=== Required work ===
Could you set down every entry exactly as it stands, without the images?

Items from a data source

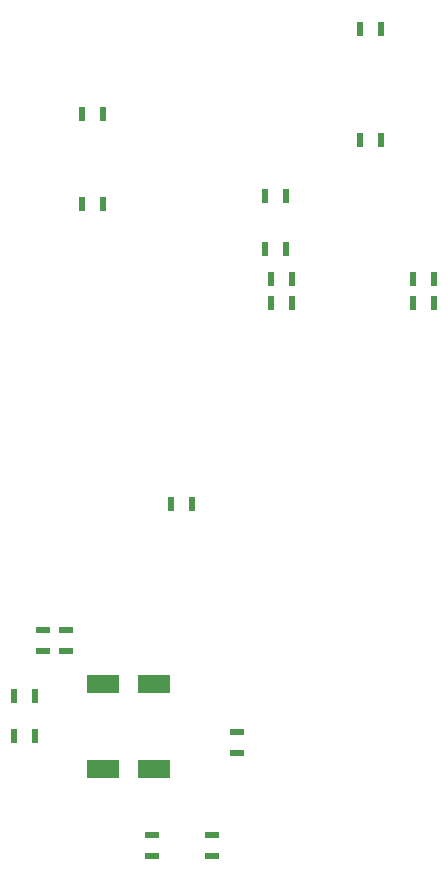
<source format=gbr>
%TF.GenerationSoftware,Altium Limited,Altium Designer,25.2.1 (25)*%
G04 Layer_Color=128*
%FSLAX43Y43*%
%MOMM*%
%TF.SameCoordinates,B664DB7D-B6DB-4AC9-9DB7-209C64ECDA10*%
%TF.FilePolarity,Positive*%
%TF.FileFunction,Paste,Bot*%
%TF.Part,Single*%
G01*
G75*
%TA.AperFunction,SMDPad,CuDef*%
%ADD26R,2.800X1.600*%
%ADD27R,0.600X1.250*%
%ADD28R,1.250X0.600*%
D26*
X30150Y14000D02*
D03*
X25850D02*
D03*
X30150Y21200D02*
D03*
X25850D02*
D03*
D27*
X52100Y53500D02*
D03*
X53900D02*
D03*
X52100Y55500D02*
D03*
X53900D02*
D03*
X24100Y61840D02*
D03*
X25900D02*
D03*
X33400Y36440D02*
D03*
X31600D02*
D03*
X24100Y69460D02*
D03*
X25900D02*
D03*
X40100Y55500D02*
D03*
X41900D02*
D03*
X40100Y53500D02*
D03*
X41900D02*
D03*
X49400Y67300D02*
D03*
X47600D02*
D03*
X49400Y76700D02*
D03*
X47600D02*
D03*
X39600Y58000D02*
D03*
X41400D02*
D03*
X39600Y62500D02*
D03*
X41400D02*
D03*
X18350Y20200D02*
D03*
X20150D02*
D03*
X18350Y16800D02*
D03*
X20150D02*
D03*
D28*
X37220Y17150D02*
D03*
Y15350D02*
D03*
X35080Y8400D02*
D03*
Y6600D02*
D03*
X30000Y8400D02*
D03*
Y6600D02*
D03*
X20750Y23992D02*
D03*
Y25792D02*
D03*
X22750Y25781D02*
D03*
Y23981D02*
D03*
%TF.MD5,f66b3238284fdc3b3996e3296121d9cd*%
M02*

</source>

=== Response area ===
<source format=gbr>
%TF.GenerationSoftware,Altium Limited,Altium Designer,25.2.1 (25)*%
G04 Layer_Color=128*
%FSLAX43Y43*%
%MOMM*%
%TF.SameCoordinates,B664DB7D-B6DB-4AC9-9DB7-209C64ECDA10*%
%TF.FilePolarity,Positive*%
%TF.FileFunction,Paste,Bot*%
%TF.Part,Single*%
G01*
G75*
%TA.AperFunction,SMDPad,CuDef*%
%ADD26R,2.800X1.600*%
%ADD27R,0.600X1.250*%
%ADD28R,1.250X0.600*%
D26*
X30150Y14000D02*
D03*
X25850D02*
D03*
X30150Y21200D02*
D03*
X25850D02*
D03*
D27*
X52100Y53500D02*
D03*
X53900D02*
D03*
X52100Y55500D02*
D03*
X53900D02*
D03*
X24100Y61840D02*
D03*
X25900D02*
D03*
X33400Y36440D02*
D03*
X31600D02*
D03*
X24100Y69460D02*
D03*
X25900D02*
D03*
X40100Y55500D02*
D03*
X41900D02*
D03*
X40100Y53500D02*
D03*
X41900D02*
D03*
X49400Y67300D02*
D03*
X47600D02*
D03*
X49400Y76700D02*
D03*
X47600D02*
D03*
X39600Y58000D02*
D03*
X41400D02*
D03*
X39600Y62500D02*
D03*
X41400D02*
D03*
X18350Y20200D02*
D03*
X20150D02*
D03*
X18350Y16800D02*
D03*
X20150D02*
D03*
D28*
X37220Y17150D02*
D03*
Y15350D02*
D03*
X35080Y8400D02*
D03*
Y6600D02*
D03*
X30000Y8400D02*
D03*
Y6600D02*
D03*
X20750Y23992D02*
D03*
Y25792D02*
D03*
X22750Y25781D02*
D03*
Y23981D02*
D03*
%TF.MD5,f66b3238284fdc3b3996e3296121d9cd*%
M02*

</source>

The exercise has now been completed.